Junín: Narcotráfico en primera persona

Junín: Narcotráfico en primera persona
El 5 de Octubre de 2013 entrevisté a Liliana D´Errico, vecina que se animó a denunciar la venta de droga en su barrio. Siete meses después su situación empeoró y debió realizar una nueva denuncia.

“¿Habló con el Intendente?”, le pregunté a Liliana D’Errico, una mujer trabajadora que vive acosada por los narcos en su barrio. “Sí, si… Y me atendió muy bien”. “Entonces está tranquila”, agregué. “¡Como voy a estar tranquila si trabajan para él!”. Liliana D’ Errico está desesperada. Ella quiere salir en las fotos porque, según dice, a los sesenta ya está jugada. Pero por pedido de su hijo elige posar de espalda…”.

Así empezaba la nota que bajo el título: “El calvario de Liliana D´Errico” le realicé a esta mujer valiente que se animó a denunciar el narcotráfico en primera persona, hablando de lo que ocurría en su barrio, cerca del FONAVI. Desde apedrearla hasta intentar entrar por la noche con el fin de robarle le hicieron de todo, y dado que tiene un marido discapacitado (además del derecho de vivir dónde y cómo quiere) sigue estoica luchando contra un poder que, según parece, mira para otro lado.
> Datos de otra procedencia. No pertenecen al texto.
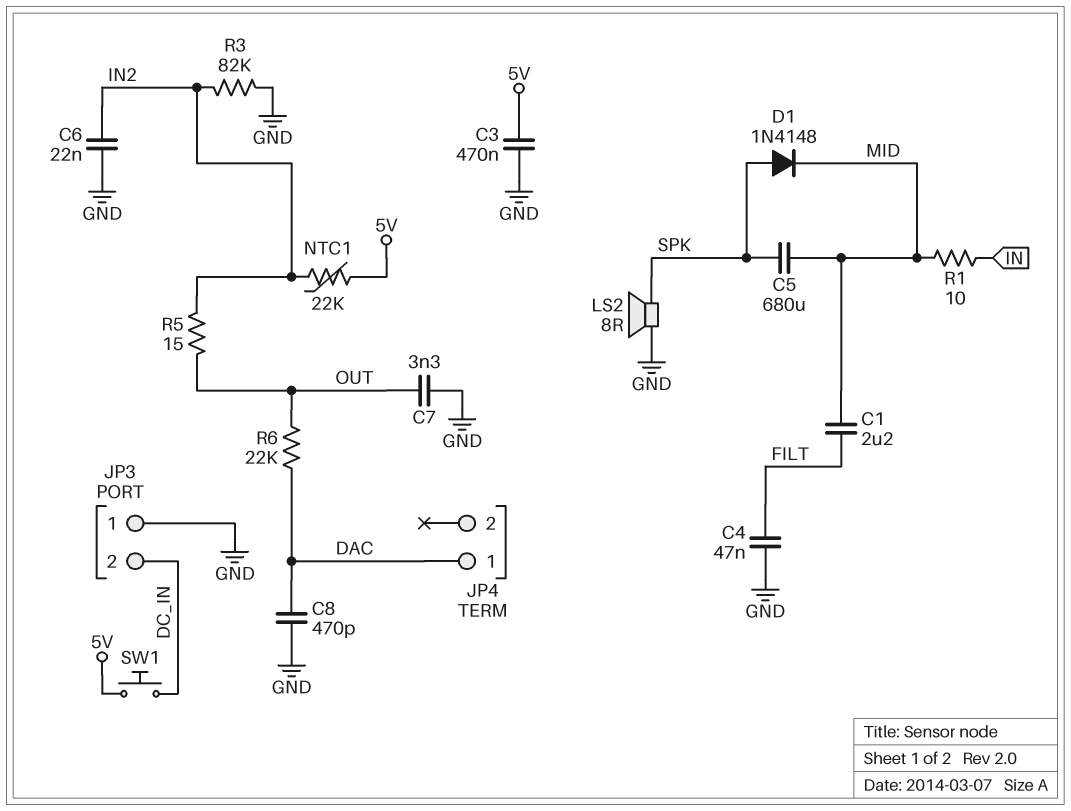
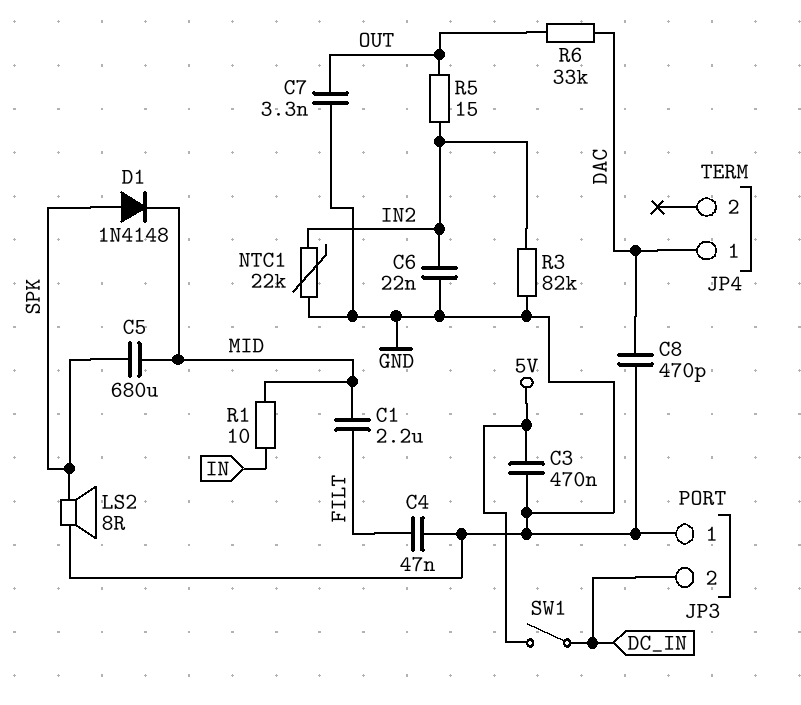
NTC1: 22k (5V, IN2) -> 22k (GND, IN2)
R6: 22k (DAC, OUT) -> 33k (DAC, OUT)
SW1: button (5V, DC_IN) -> switch (5V, DC_IN)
Mientras los diarios nacionales descubren el tráfico de drogas “ayer”, LA VERDAD lleva cinco años denunciando este flagelo contra viento y marea. Primero hubo que enfrentar la falta de credibilidad, después, cuando las evidencias fueron más que concretas, vino la etapa del hostigamiento. De alguna u otra forma, todas las conspiraciones que sufre nuestro medio (desde complot comercial a patotas) están vinculadas a la necesidad de callarnos.

Pero nosotros tenemos recursos. Ahora mismo estamos por iniciar una denuncia por asociación ilícita y emprendimos varias causas penales ya que la obviedad de las acciones y las personas que están por detrás fue quedando al descubierto de una manera que, al fin del camino, nos “favoreció” (es una manera de decir ya que no paramos de pelear).

Claro que Liliana esta sola. Ella y su esposo viviendo acosados por las mafias que los rodean. El único camino que tiene son las denuncias (se adjunta copia de la última realizada). Su reciente llegada a LA VERDAD fue en estado de desesperación. Da vergüenza enfrentar a esta señora grande y corajuda para decirle que más no podemos hacer, que si le dimos una tapa y no hay respuesta ya debemos pensar en la mala voluntad... Temo por su vida, y no sólo porque la persiguen todo el tiempo: está tan angustiada que podría enfermarse. ¿Quién se hará responsable entonces? Una tapa, varias denuncias, ¿qué herramientas tienen los ciudadanos de a pie a la hora de defenderse?

Pasaron demasiados meses como para que nadie le haya dado protección; tantos que otra vez vuelve a asomar el fantasma de las complicidades que dañan a la ciudad y su gente. Si la señora marcó con su dedo, dijo dónde, aportó testigos y a pesar de eso los delincuentes se le ríen en la cara, ¿qué podemos esperar?

¿Lo peor? Hacen falta más Lilianas. Porque con vecinos como ella sí se puede derrotar al narcotráfico, no derrumbando túneles rosarinos que, al otro día, se levantan mejores y más protegidos a doscientos metros. El drama no son los túneles sino las personas y sus redes. Queremos ver caras visibles tras las rejas, no operativos diseñados con el único fin de ganar espacio mediático.

D´Errico es nuestro alter ego. Ella hace sin ningún tipo de respaldo lo que este diario viene intentando con recursos más o menos poderosos. Curiosamente, el destino de ambos es bastante parecido: vivir hostigados por los corruptos que ganan territorio.